Thankfully for me (and you, faithful reader), I did! The very first article I read gave me exactly the inspiration I needed.

The article in question was Ian Lurie's "SEO 101: Defining the long tail" .

If you'd like, go ahead and read it before continuing – I'll wait. Just be sure to come back because I'm going to tell you why Ian is wrong in his explanation of the long tail for SEO.

Let me start by saying that I have tons of respect for Ian, whom I met this past year at a conference we were both speaking at. He's wildly intelligent, with the dry sense of humor for which I'm a total sucker. Of the articles he's written that I've read, I mostly agree with him – but not always. Which of course is part of what keeps SEO so fun and interesting...we all have our own opinions and definitions of stuff.

With that out of the way, and with you having had enough time to read Ian's article, here are my thoughts on SEO and long-tail keywords. Let's start with what I do agree with in Ian's article.

His definition:

The Long Tail
"Specific, niche search phrases, usually more than 2 words in length, that offer a low competition, low search volume and high searcher intent."

I mostly agree with that definition, although I'd say usually more than 3 words in length because most 3-word search queries do not have low search volume.

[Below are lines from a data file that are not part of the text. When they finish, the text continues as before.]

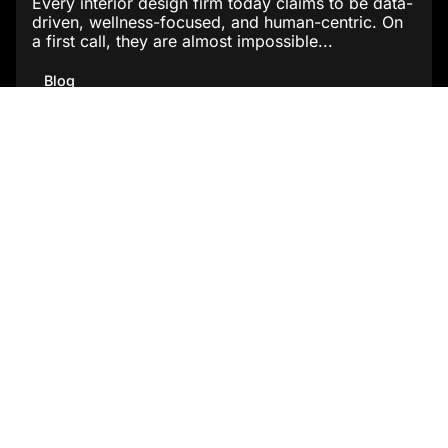
Every interior design firm today claims to be data-
driven, wellness-focused, and human-centric. On
a first call, they are almost impossible...
Blog
Read More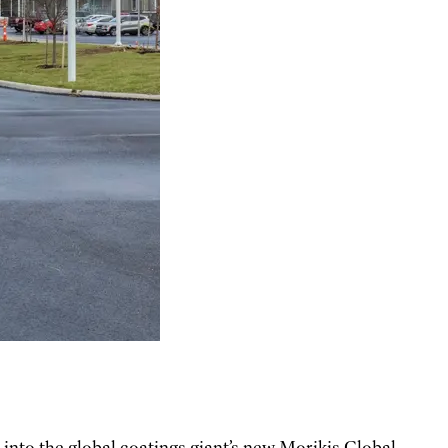
nto the global coatings giant’s new Morikis Global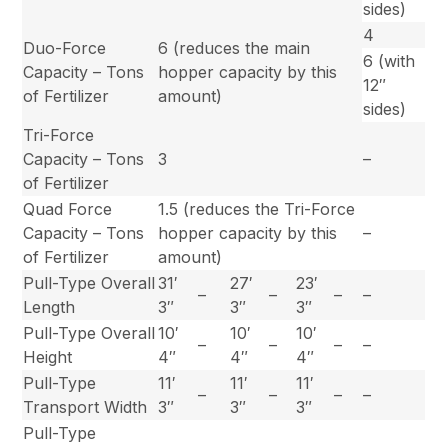
sides)
4
Duo-Force
6 (reduces the main
6 (with
Capacity – Tons
hopper capacity by this
12″
of Fertilizer
amount)
sides)
Tri-Force
Capacity – Tons
3
–
of Fertilizer
Quad Force
1.5 (reduces the Tri-Force
Capacity – Tons
hopper capacity by this
–
of Fertilizer
amount)
Pull-Type Overall
31′
27′
23′
–
–
–
–
Length
3″
3″
3″
Pull-Type Overall
10′
10′
10′
–
–
–
–
Height
4″
4″
4″
Pull-Type
11′
11′
11′
–
–
–
–
Transport Width
3″
3″
3″
Pull-Type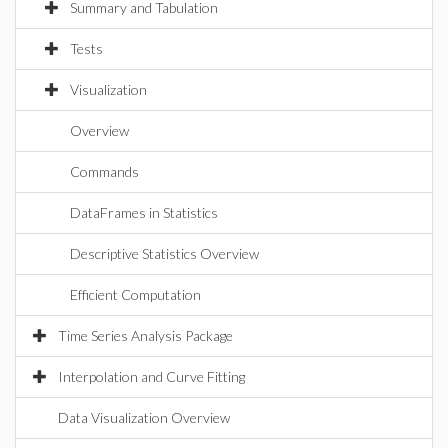
Summary and Tabulation
Tests
Visualization
Overview
Commands
DataFrames in Statistics
Descriptive Statistics Overview
Efficient Computation
Time Series Analysis Package
Interpolation and Curve Fitting
Data Visualization Overview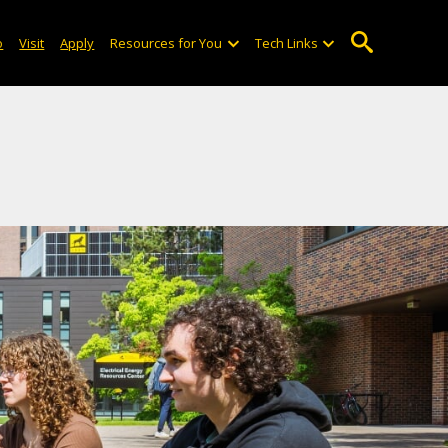
o
Visit
Apply
Resources for You
Tech Links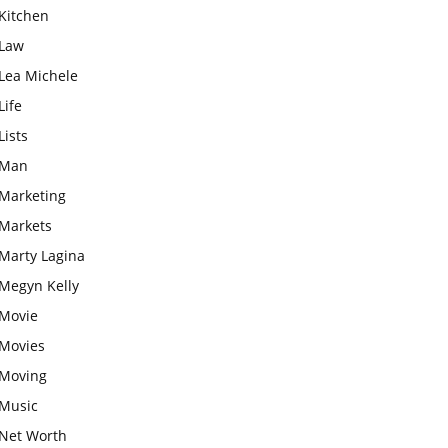
Kitchen
Law
Lea Michele
Life
Lists
Man
Marketing
Markets
Marty Lagina
Megyn Kelly
Movie
Movies
Moving
Music
Net Worth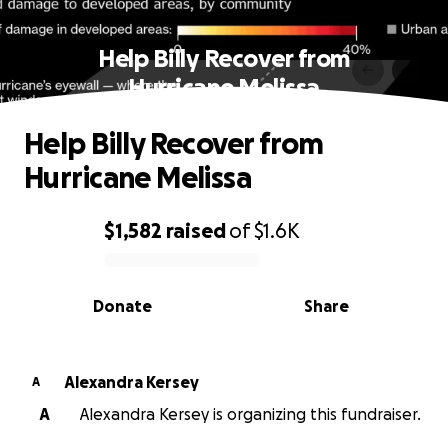
Help Billy Recover from
Hurricane Melissa
Help Billy Recover from
Hurricane Melissa
$1,582
raised
of
$1.6K
0% complete
Donate
Share
Alexandra Kersey
A
A
Alexandra Kersey is organizing this fundraiser.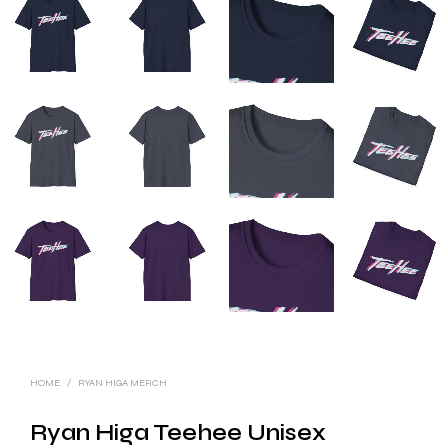
HOME
/
RYAN HIGA MERCH
Ryan Higa Teehee Unisex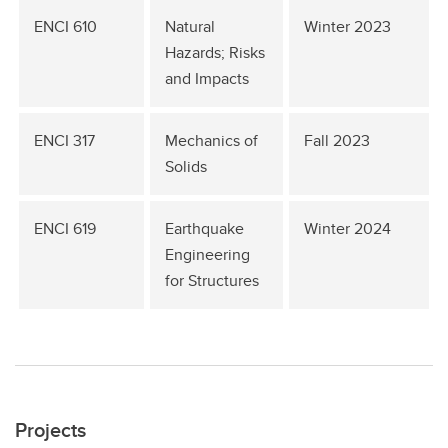
ENCI 610
Natural
Winter 2023
Hazards; Risks
and Impacts
ENCI 317
Mechanics of
Fall 2023
Solids
ENCI 619
Earthquake
Winter 2024
Engineering
for Structures
Projects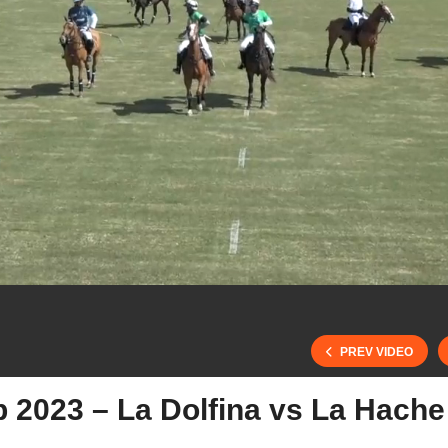
PREV VIDEO
b 2023 – La Dolfina vs La Hache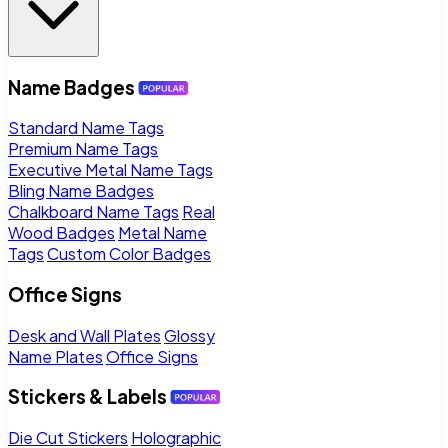
Name Badges
Standard Name Tags
Premium Name Tags
Executive Metal Name Tags
Bling Name Badges
Chalkboard Name Tags
Real
Wood Badges
Metal Name
Tags
Custom Color Badges
Office Signs
Desk and Wall Plates
Glossy
Name Plates
Office Signs
Stickers & Labels
Die Cut Stickers
Holographic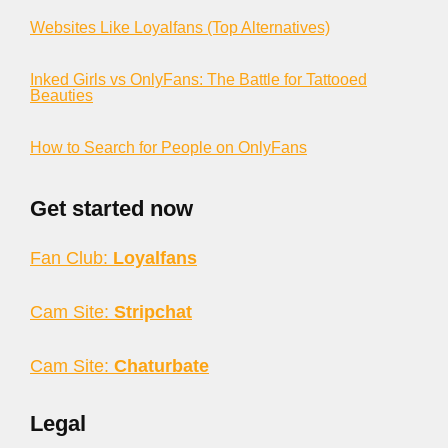
Websites Like Loyalfans (Top Alternatives)
Inked Girls vs OnlyFans: The Battle for Tattooed
Beauties
How to Search for People on OnlyFans
Get started now
Fan Club:
Loyalfans
Cam Site:
Stripchat
Cam Site:
Chaturbate
Legal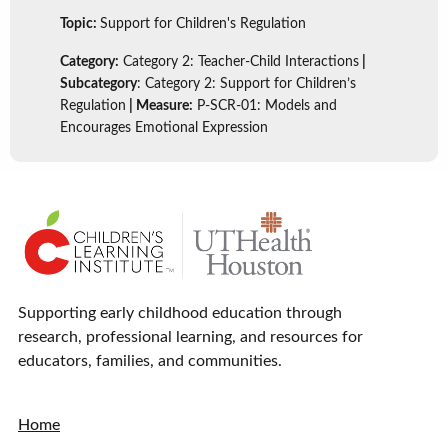
Topic:
Support for Children's Regulation
Category:
Category 2: Teacher-Child Interactions
|
Subcategory
: Category 2: Support for Children’s
Regulation
| Measure:
P-SCR-01: Models and
Encourages Emotional Expression
Supporting early childhood education through
research, professional learning, and resources for
educators, families, and communities.
Home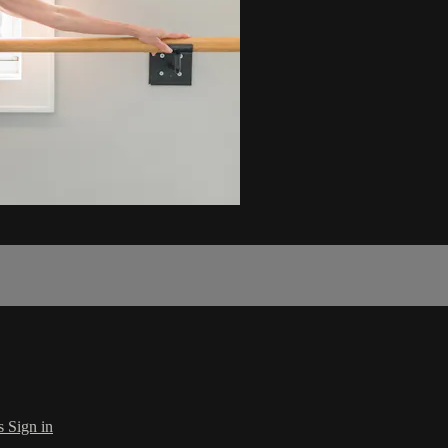
s
Sign in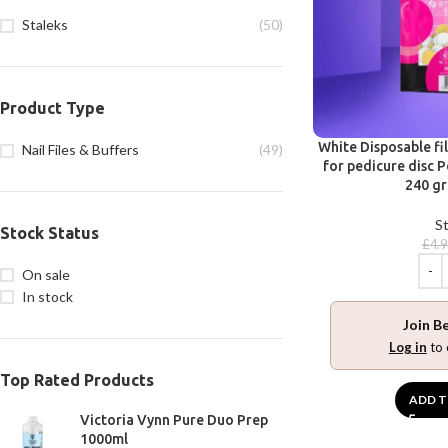
Staleks
(50)
Product Type
White Disposable fi
Nail Files & Buffers
(49)
for pedicure disc P
240 gr
St
Stock Status
£
4.
On sale
In stock
Join B
Log in
to 
Top Rated Products
ADD T
Victoria Vynn Pure Duo Prep
1000ml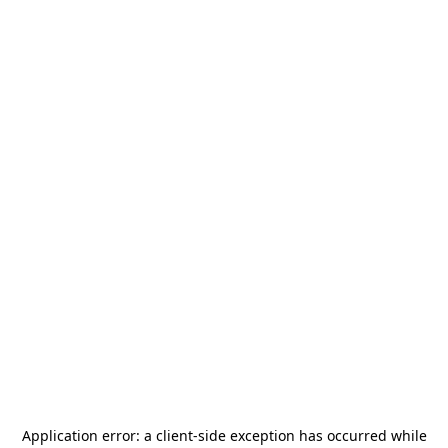
Application error: a
client
-side exception has occurred while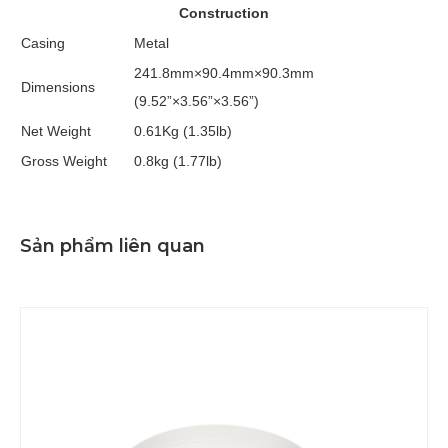
Construction
Casing
Metal
241.8mm×90.4mm×90.3mm
Dimensions
(9.52”×3.56”×3.56”)
Net Weight
0.61Kg (1.35lb)
Gross Weight
0.8kg (1.77lb)
Sản phẩm liên quan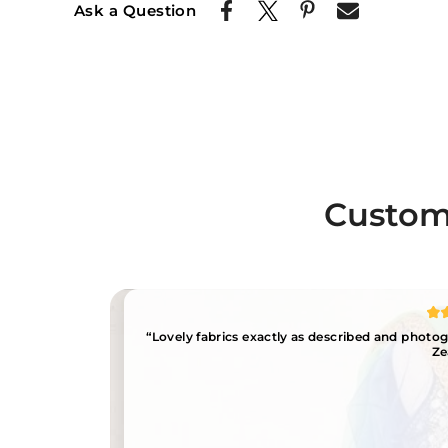
Ask a Question
Custome
“Lovely fabrics exactly as described and phot
Ze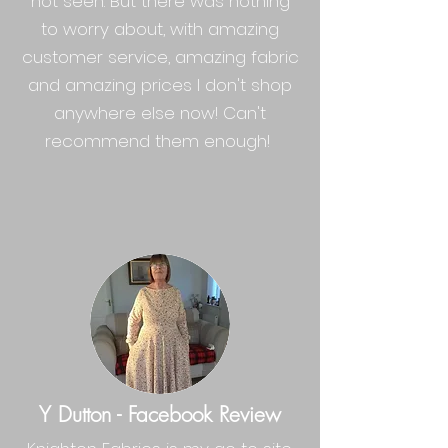
not seen. But there was nothing
to worry about, with amazing
customer service, amazing fabric
and amazing prices I don't shop
anywhere else now! Can't
recommend them enough!
Y Dutton - Facebook Review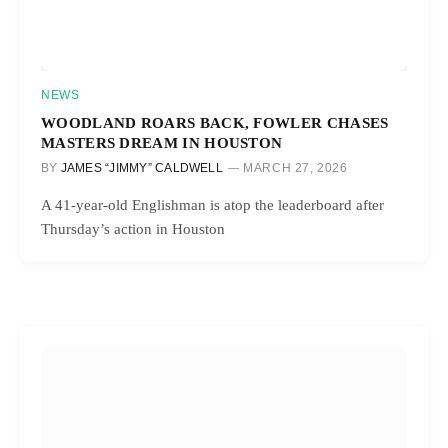
NEWS
WOODLAND ROARS BACK, FOWLER CHASES
MASTERS DREAM IN HOUSTON
BY
JAMES “JIMMY” CALDWELL
MARCH 27, 2026
A 41-year-old Englishman is atop the leaderboard after
Thursday’s action in Houston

And I suppose that is the crux of my disagreement. He provides 3 made-up examples of long-tail keyword phrases, but in my opinion only 2 of them are truly long tail.
His examples revolve around socks, and he rightfully explains why optimizing and ranking highly for the one word "socks" is not the best SEO strategy. It will provide you with lots of traffic to your site, but it's untargeted traffic, and therefore less likely to convert for you. That is, the person who comes to your site after typing the one word "socks" into Google is less likely to purchase socks from you than the person who typed "socks with cats on them" (another of Ian's example phrases). I definitely agree with this. And I also agree that the phrase "socks with cats on them" is likely to be a true long-tail keyword phrase.

Ian also uses "socks that knock my socks off" as a potential long-tail phrase, and goes on to say that these types of phrases, in aggregate, can provide as much traffic to a website as the one word "socks," while providing the bulk of the sales. Once again, I agree. 

Keyword Gems as Opposed to Long-Tail Keywords

Where I start to disagree is with the third keyword phrase that Ian uses as a long-tail keyword: "red wool socks." While he was obviously just making up examples, "red wool socks" is unlikely to be a long-tail phrase – it's what I call a "keyword gem." (http://www.youtube.com/watch?v=lFWe4xCmTQs)

There's a very big difference between keyword gems and long-tail keywords. Keyword gems are those that a lot of people use in the search engines, but they don't have as much competition as the much more general keyword "socks." This differs from long-tail keywords, which aren't used much in the search engines.

Long-tail keywords – in the truest sense of what long-tail means – are those that may get searched only once a month, once a quarter, or even once a year. Sometimes even just once in a lifetime! In fact, they may not ever show up in most keyword research tools as viable keywords. (Especially now that Google has basically wiped them out of their keyword research database...but that's a story for another day.)

You Don't Optimize for Long Tail

Because long-tail keywords are so few and far between and can't easily be researched, you can't optimize for them – not in the traditional SEO sense. But that's okay, and in fact, it's the beauty of long-tail keywords. Anybody can receive highly targeted traffíc from them, regardless of your level of knowledge of SEO! All you have to do is have content on your website. It doesn't even have to be good content, although it should be good if you want it to convert for you. The content can even be user-generated, as in a forum, or in blog comments, product reviews, or pretty much anything that puts words on your pages.